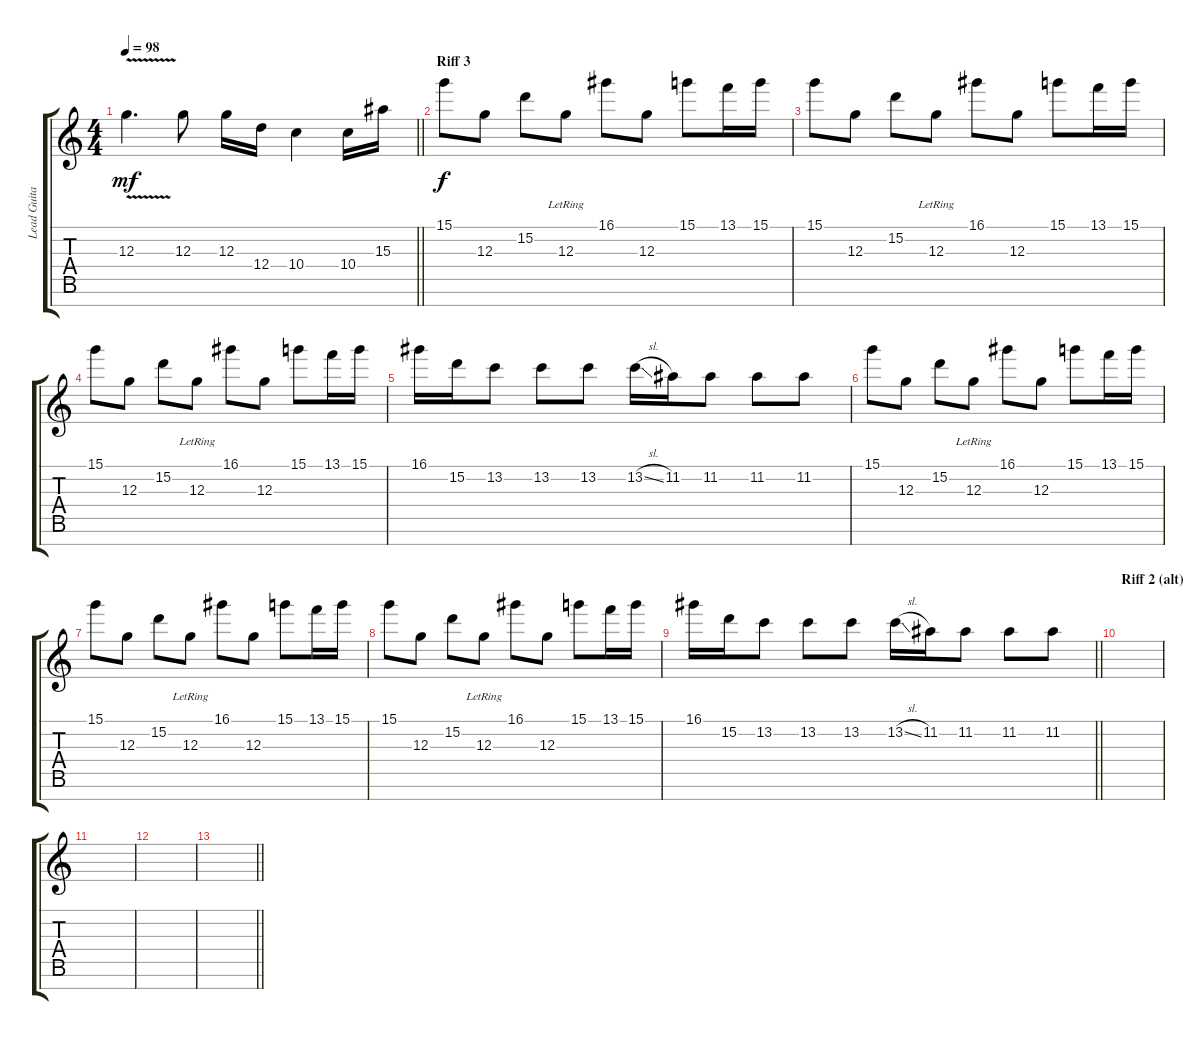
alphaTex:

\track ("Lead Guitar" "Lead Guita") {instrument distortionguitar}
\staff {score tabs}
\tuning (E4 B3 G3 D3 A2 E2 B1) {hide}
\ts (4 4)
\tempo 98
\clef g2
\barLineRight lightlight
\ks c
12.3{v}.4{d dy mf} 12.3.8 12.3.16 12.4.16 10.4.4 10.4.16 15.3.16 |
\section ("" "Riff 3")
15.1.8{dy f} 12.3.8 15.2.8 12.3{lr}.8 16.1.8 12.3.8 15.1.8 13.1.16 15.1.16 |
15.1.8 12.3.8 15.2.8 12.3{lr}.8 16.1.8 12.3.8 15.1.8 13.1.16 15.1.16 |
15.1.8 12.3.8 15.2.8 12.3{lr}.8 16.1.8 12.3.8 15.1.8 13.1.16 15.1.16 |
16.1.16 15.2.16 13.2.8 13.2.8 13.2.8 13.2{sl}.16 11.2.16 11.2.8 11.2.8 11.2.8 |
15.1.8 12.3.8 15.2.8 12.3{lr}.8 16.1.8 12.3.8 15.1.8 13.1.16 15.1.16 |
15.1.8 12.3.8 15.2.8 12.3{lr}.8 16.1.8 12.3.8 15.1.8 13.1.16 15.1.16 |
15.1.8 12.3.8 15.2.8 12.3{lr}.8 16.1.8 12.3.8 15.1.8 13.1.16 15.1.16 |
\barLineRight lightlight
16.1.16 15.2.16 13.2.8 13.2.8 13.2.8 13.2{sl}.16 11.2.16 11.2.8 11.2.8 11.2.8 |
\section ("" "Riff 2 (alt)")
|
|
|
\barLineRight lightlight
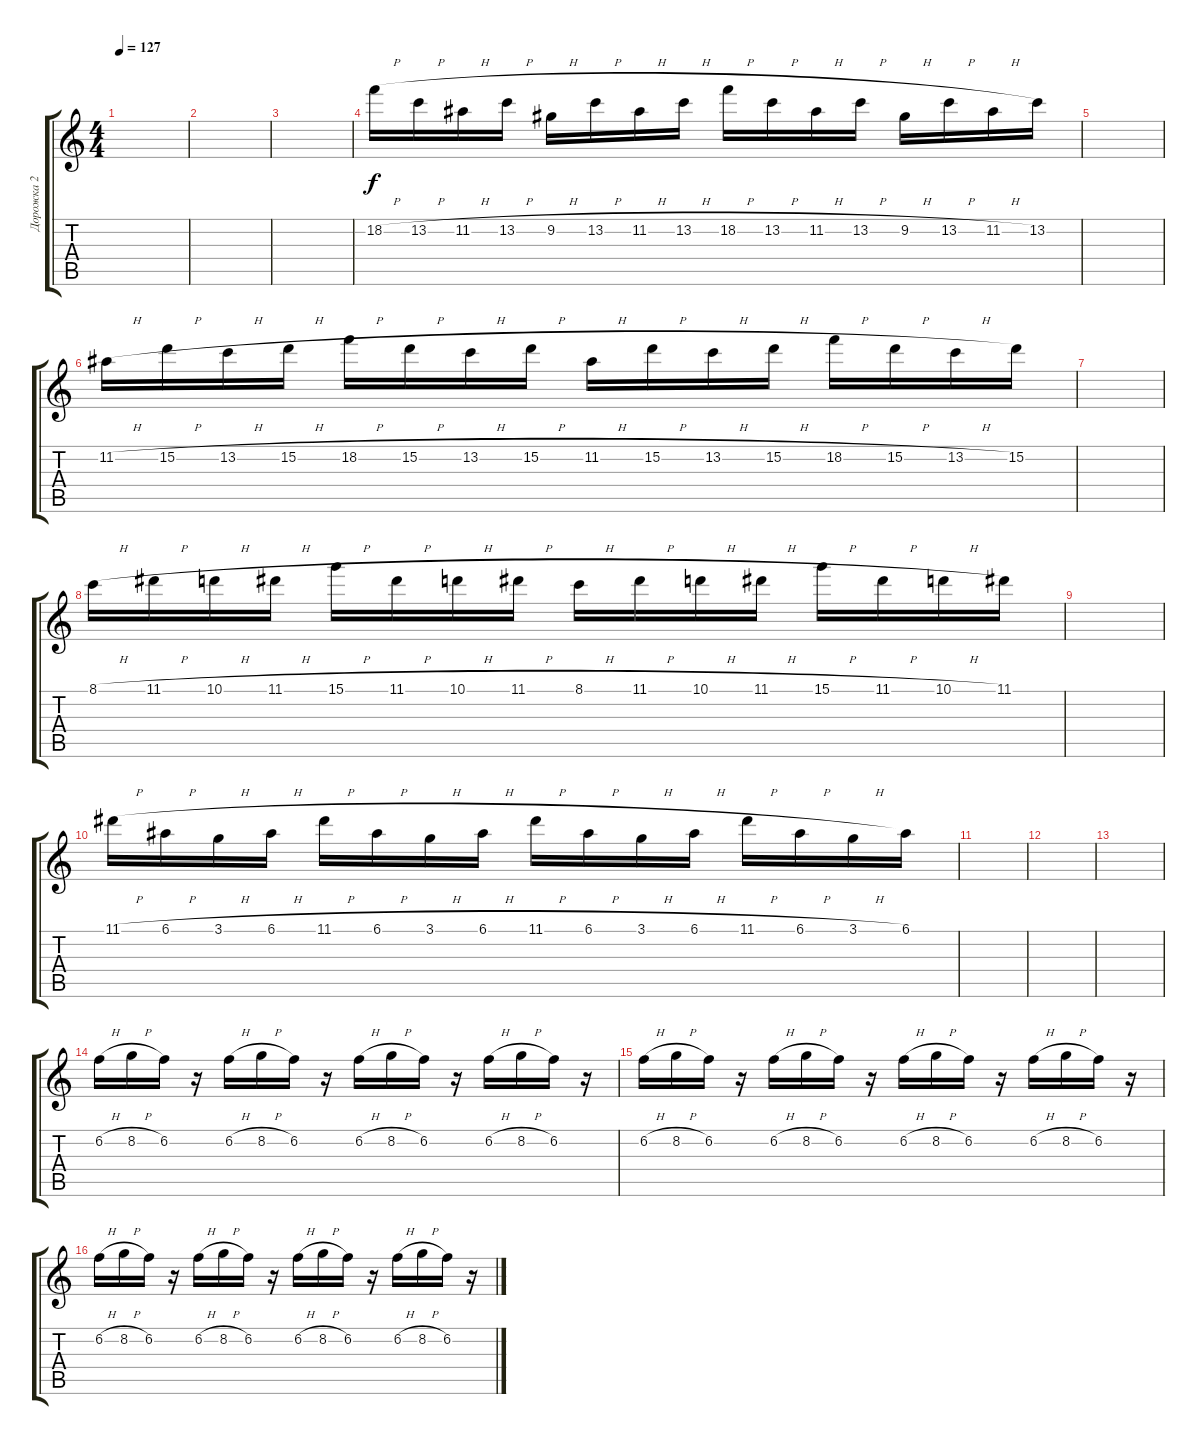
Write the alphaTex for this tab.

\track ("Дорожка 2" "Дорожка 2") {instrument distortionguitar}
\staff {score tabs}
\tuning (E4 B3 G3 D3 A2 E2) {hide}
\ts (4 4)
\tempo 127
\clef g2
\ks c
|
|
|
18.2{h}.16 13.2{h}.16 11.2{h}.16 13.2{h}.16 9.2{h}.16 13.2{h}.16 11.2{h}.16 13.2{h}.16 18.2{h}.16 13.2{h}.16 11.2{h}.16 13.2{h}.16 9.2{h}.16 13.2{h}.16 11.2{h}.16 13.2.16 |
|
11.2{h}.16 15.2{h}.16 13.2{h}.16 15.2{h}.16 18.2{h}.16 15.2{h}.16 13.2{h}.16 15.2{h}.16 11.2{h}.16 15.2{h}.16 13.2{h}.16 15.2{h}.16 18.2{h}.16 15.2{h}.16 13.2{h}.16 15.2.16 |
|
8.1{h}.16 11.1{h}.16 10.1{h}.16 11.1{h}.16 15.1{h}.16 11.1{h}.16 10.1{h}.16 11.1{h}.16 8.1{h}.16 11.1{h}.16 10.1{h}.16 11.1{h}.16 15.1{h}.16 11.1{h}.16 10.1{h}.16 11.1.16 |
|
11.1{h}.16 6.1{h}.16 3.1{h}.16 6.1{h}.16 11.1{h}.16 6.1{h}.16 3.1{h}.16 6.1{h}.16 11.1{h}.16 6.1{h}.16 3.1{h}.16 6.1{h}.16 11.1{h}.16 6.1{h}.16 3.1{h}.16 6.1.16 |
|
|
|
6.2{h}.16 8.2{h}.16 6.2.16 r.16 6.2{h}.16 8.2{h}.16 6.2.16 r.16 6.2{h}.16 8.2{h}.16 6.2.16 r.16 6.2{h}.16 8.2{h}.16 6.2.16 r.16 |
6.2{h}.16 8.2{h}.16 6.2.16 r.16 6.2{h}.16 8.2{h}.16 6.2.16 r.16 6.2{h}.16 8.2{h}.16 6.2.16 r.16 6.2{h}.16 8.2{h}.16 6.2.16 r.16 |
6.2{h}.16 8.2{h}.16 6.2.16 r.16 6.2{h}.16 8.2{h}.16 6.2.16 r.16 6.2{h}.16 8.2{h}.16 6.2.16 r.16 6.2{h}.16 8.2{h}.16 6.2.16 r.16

━━━━━━━━━━━━━━━━━━━━

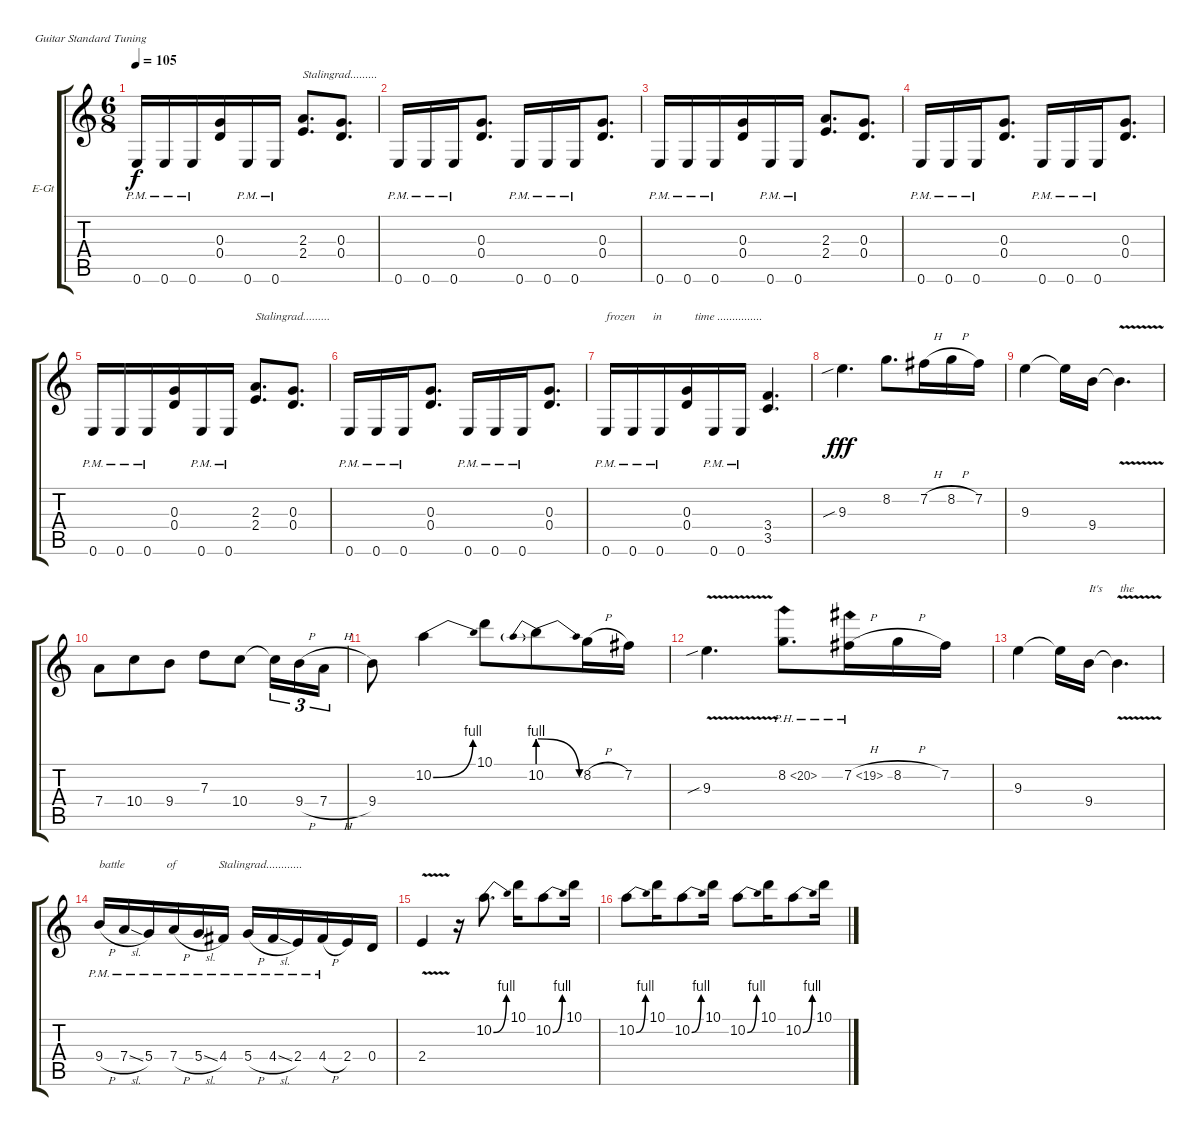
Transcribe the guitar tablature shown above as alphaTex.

━━━━━━━━━━━━━━━━━━━━

PROMPT: Which lines of the rows above contain the string "hide"? Gather each of them and copy it in full.

RESPONSE TO THE EXERCISE:
\tuning (E4 B3 G3 D3 A2 E2 B1) {hide}
\tuning (E4 B3 G3 D3 A2 E2) {hide}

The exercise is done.